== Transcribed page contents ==
==========

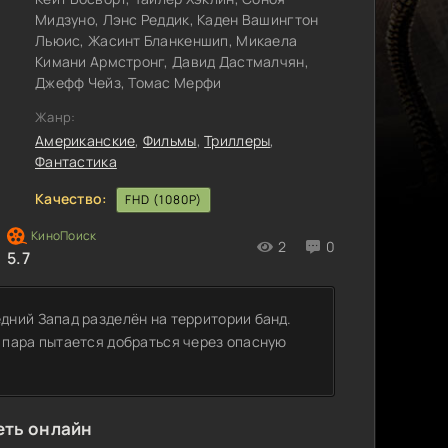
Мидзуно, Лэнс Реддик, Каден Вашингтон
Льюис, Жасинт Бланкеншип, Микаела
Кимани Армстронг, Давид Дастмалчян,
Джефф Чейз, Томас Мерфи
Жанр:
Американские
,
Фильмы
,
Триллеры
,
Фантастика
Качество:
FHD (1080P)
2
0
5.7
ний Запад разделён на территории банд.
 пара пытается добраться через опасную
еть онлайн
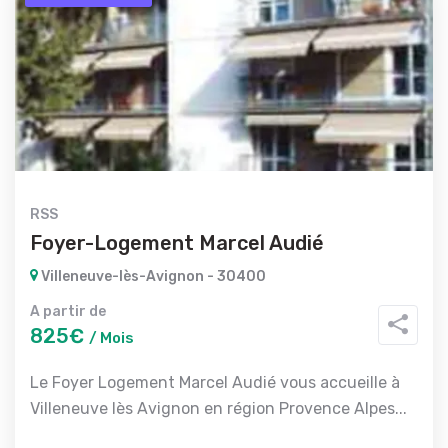
RSS
Foyer-Logement Marcel Audié
Villeneuve-lès-Avignon - 30400
A partir de
825€
/ Mois
Le Foyer Logement Marcel Audié vous accueille à
Villeneuve lès Avignon en région Provence Alpes...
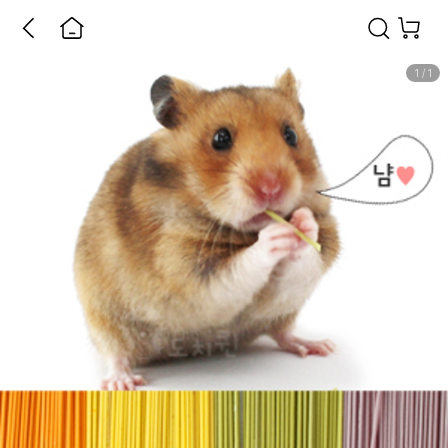
1
/
1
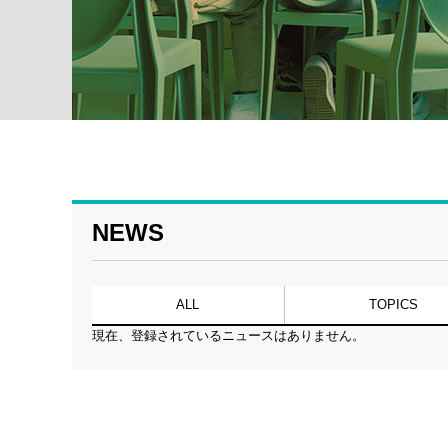
NEWS
ALL
TOPICS
現在、登録されているニュースはありません。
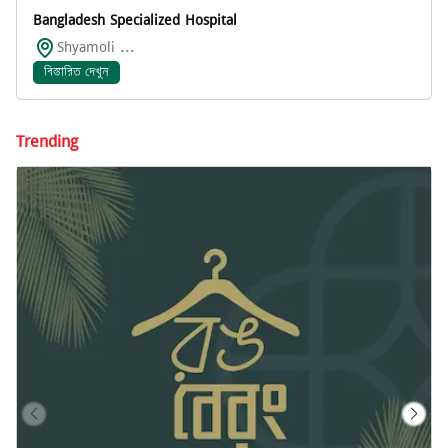
Bangladesh Specialized Hospital
Shyamoli ...
বিস্তারিত দেখুন
Trending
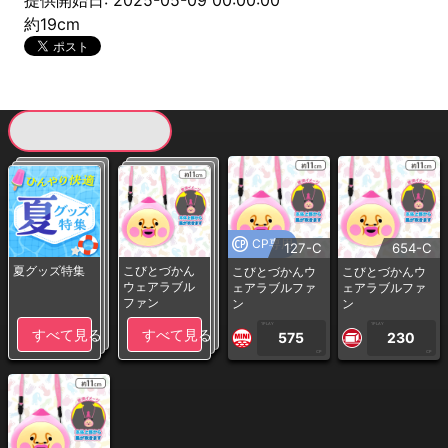
提供開始日: 2025-05-09 00:00:00
約19cm
現在提供している景品一覧
CP専用
127-C
654-C
夏グッズ特集
こびとづかん
こびとづかんウ
こびとづかんウ
ウェアラブル
ェアラブルファ
ェアラブルファ
ファン
ン
ン
1PLAY
1PLAY
すべて見る
すべて見る
575
230
CP
CP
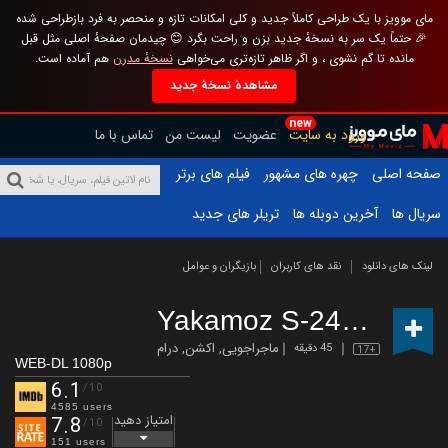
مای موویز با یک طراحی کاملاً جدید و کلی امکانات تازه و منحصر به فرد بازطراحی شده
🎉 حتماً یک سر به نسخهٔ جدید بزن و راحت بگرد 😊 چیدمان صفحهٔ اصلی مثل قبل
مانده تا گم نشوی ، و اگر ظاهر تازه‌تری می‌خواهی
نسخهٔ مدرن
هم آماده است.
مشاهدهٔ نسخهٔ جدید
new
ورود به سایت
عضویت
لیست من
تماس با ما
صفحه اصلی
چهره های مشهور
فیلم های برتر
سریال ها
آخرین دوبله ها
تریلر های جدید
لینک های دانلود
نقد های کاربران
بازیگران و عوامل
Yakamoz S-245
(2022 –
ماجراجویی
,
اکشن
,
درام
45 دقیقه
17+
WEB-DL 1080p
6.1
/10
4585 users
امتیاز دهید
7.8
/10
151 users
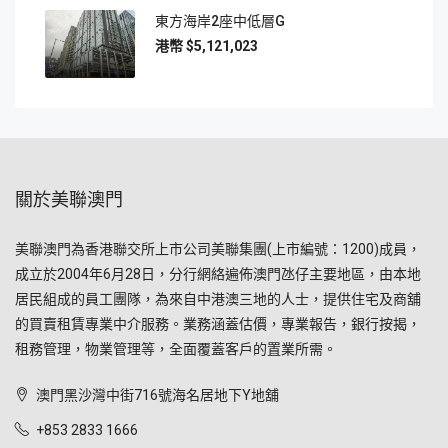
東方海岸2座中低層G
$5,121,023
關於美聯澳門
美聯澳門為香港聯交所上市公司美聯集團(上市編號：1200)成員，
成立於2004年6月28日，分行網絡遍佈澳門氹仔主要地區，由本地
居民組成的員工團隊，為來自中港澳三地的人士，提供住宅及商舖
的買賣租賃專業中介服務。業務涵蓋估價，專業報告，銀行按揭，
租務管理，物業管理等，全面覆蓋客戶的置業所需。
澳門黑沙灣中街716號海名居地下Y地舖
+853 2833 1666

==========

Exactly the lines above, from the one containing "বিস্তারিত দেখুন" down to the one containing "澳門黑沙灣中街716號海名居地下Y地舖", are to be repeated, including both ends. Pictures are not part of the copy.

বিস্তারিত দেখুন
Trending
提供開始日: 2025-05-09 00:00:00
約19cm
現在提供している景品一覧
CP専用
127-C
654-C
夏グッズ特集
こびとづかん
こびとづかんウ
こびとづかんウ
ウェアラブル
ェアラブルファ
ェアラブルファ
ファン
ン
ン
1PLAY
1PLAY
すべて見る
すべて見る
575
230
CP
CP
مای موویز با یک طراحی کاملاً جدید و کلی امکانات تازه و منحصر به فرد بازطراحی شده
🎉 حتماً یک سر به نسخهٔ جدید بزن و راحت بگرد 😊 چیدمان صفحهٔ اصلی مثل قبل
مانده تا گم نشوی ، و اگر ظاهر تازه‌تری می‌خواهی
نسخهٔ مدرن
هم آماده است.
مشاهدهٔ نسخهٔ جدید
new
ورود به سایت
عضویت
لیست من
تماس با ما
صفحه اصلی
چهره های مشهور
فیلم های برتر
سریال ها
آخرین دوبله ها
تریلر های جدید
لینک های دانلود
نقد های کاربران
بازیگران و عوامل
Yakamoz S-245
(2022 –
ماجراجویی
,
اکشن
,
درام
45 دقیقه
17+
WEB-DL 1080p
6.1
/10
4585 users
امتیاز دهید
7.8
/10
151 users
東方海岸2座中低層G
$5,121,023
關於美聯澳門
美聯澳門為香港聯交所上市公司美聯集團(上市編號：1200)成員，
成立於2004年6月28日，分行網絡遍佈澳門氹仔主要地區，由本地
居民組成的員工團隊，為來自中港澳三地的人士，提供住宅及商舖
的買賣租賃專業中介服務。業務涵蓋估價，專業報告，銀行按揭，
租務管理，物業管理等，全面覆蓋客戶的置業所需。
澳門黑沙灣中街716號海名居地下Y地舖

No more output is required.